Introducing Groundwater Dynamics into the ECLand Land Surface Model: Implementation and Effects

Land surface models still lack a realistic representation of groundwater, often relying on a free drainage condition at the bottom of the unsaturated soil column as in the current version of ECLand. This unrealistic assumption places the groundwater infinite depth below the surface, thus limiting the model’s ability to simulate realistic soil–vegetation-groundwater interaction.

To address this limitation, we implemented a Dirichlet boundary condition at the bottom of the unsaturated soil to enable a fully implicit numerical scheme for coupling with groundwater. First, we prescribed the water table depth (WTD) using global scale estimates to allow for the computation of realistic water fluxes between the unsaturated zone and the underlying aquifer. In a second step,  a dynamic WTD (hereafter the DYN configuration) was  developed by defining the water stored in the  unconfined aquifer, which evolves prognostically according to drainage (groundwater recharge) and subsurface runoff (groundwater discharge).

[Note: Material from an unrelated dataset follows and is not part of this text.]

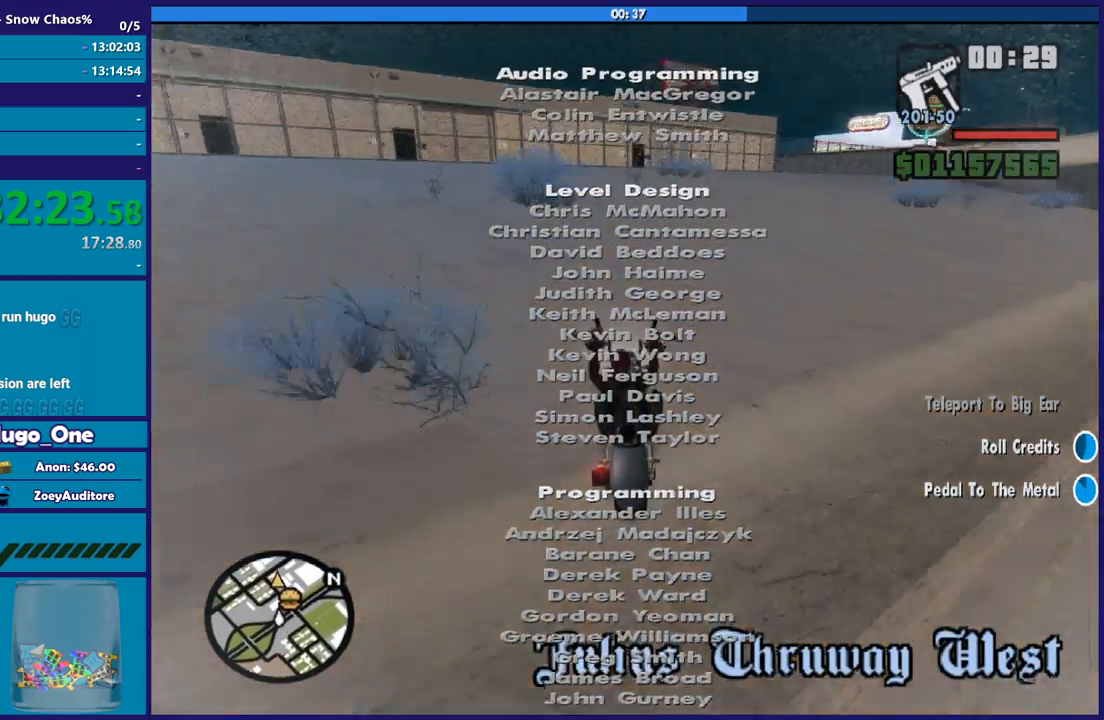
{"buttons": [], "left_stick": "center", "right_stick": "center", "button_events": []}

The effects of these developments were preliminarily evaluated through offline land-only simulations forced by station data from the PLUMBER2 project, which includes observational networks such as FLUXNET2015, La Thuile, and OzFlux. We validated the DYN configuration against the model setup with free-drainage conditions (CTRL). Our results show a systematic improvement in both latent and sensible heat fluxes, as quantified by the reductions in the error metrics  across most stations, with runoff scoring the best performances. 

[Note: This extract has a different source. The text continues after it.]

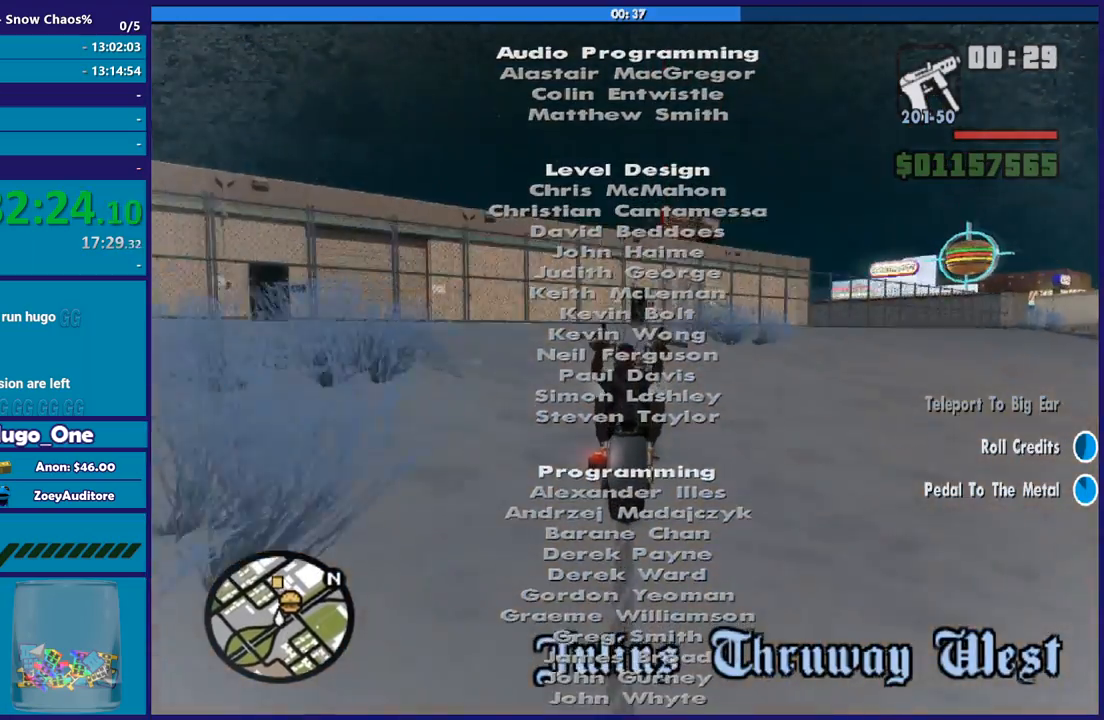
{"buttons": [], "left_stick": "center", "right_stick": "center", "button_events": []}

The results of the global simulations largely corroborate and expand upon those of the station-based evaluation experiments conducted using PLUMBER2. The DYN configuration provides a more accurate representation of WTD, both spatially and temporally. This is evident in global climatological maps and independent observational datasets. Additionally, latent and sensible heat fluxes are consistently better represented in DYN than in CTRL, showing closer agreement with DOLCE and GLEAM products. Improvements are also evident in runoff simulations, with DYN exhibiting greater consistency with GLOFAS observations. Model performance was further evaluated against multiple observational datasets, such as GRACE/GRACE-FO to verify temporal variability in total water storage and to assess long-term mean conditions.

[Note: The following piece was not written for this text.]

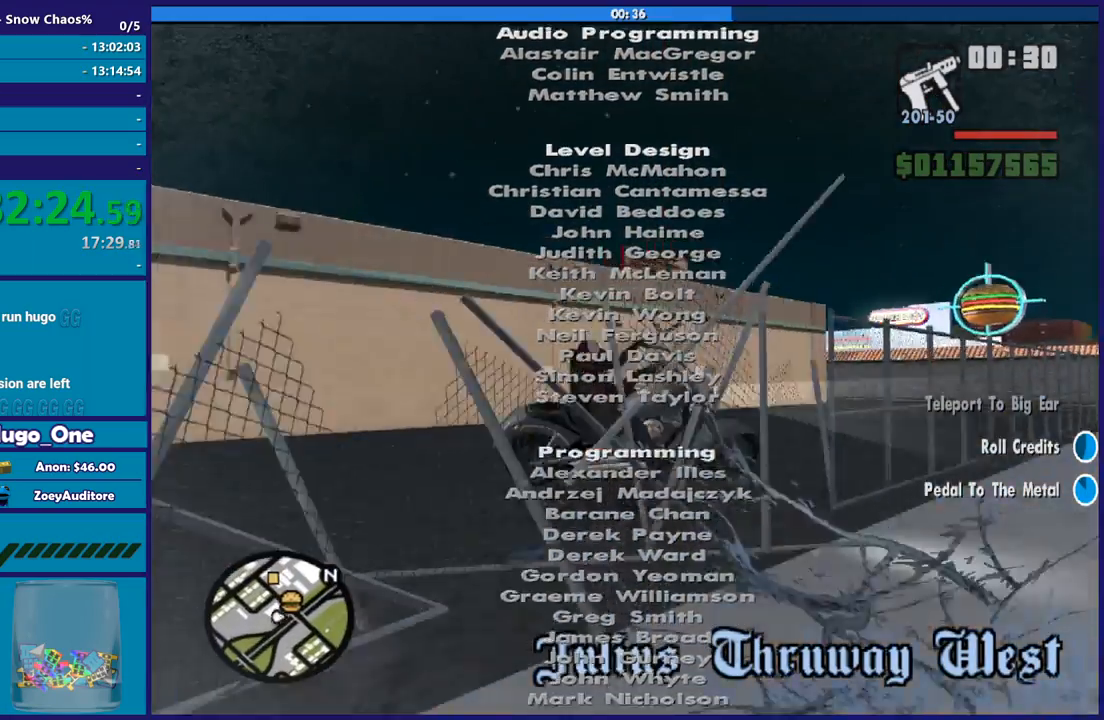
{"buttons": [], "left_stick": "center", "right_stick": "center", "button_events": []}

This work demonstrates that incorporating  groundwater dynamics significantly improves the realism of land-surface processes, particularly in the representation of the flux exchange of water and energy with other components. These results provide a foundation for the enhancement of the representation of land-climate interactions and hydroclimatological behaviour in next generation of reanalysis and climate predictions.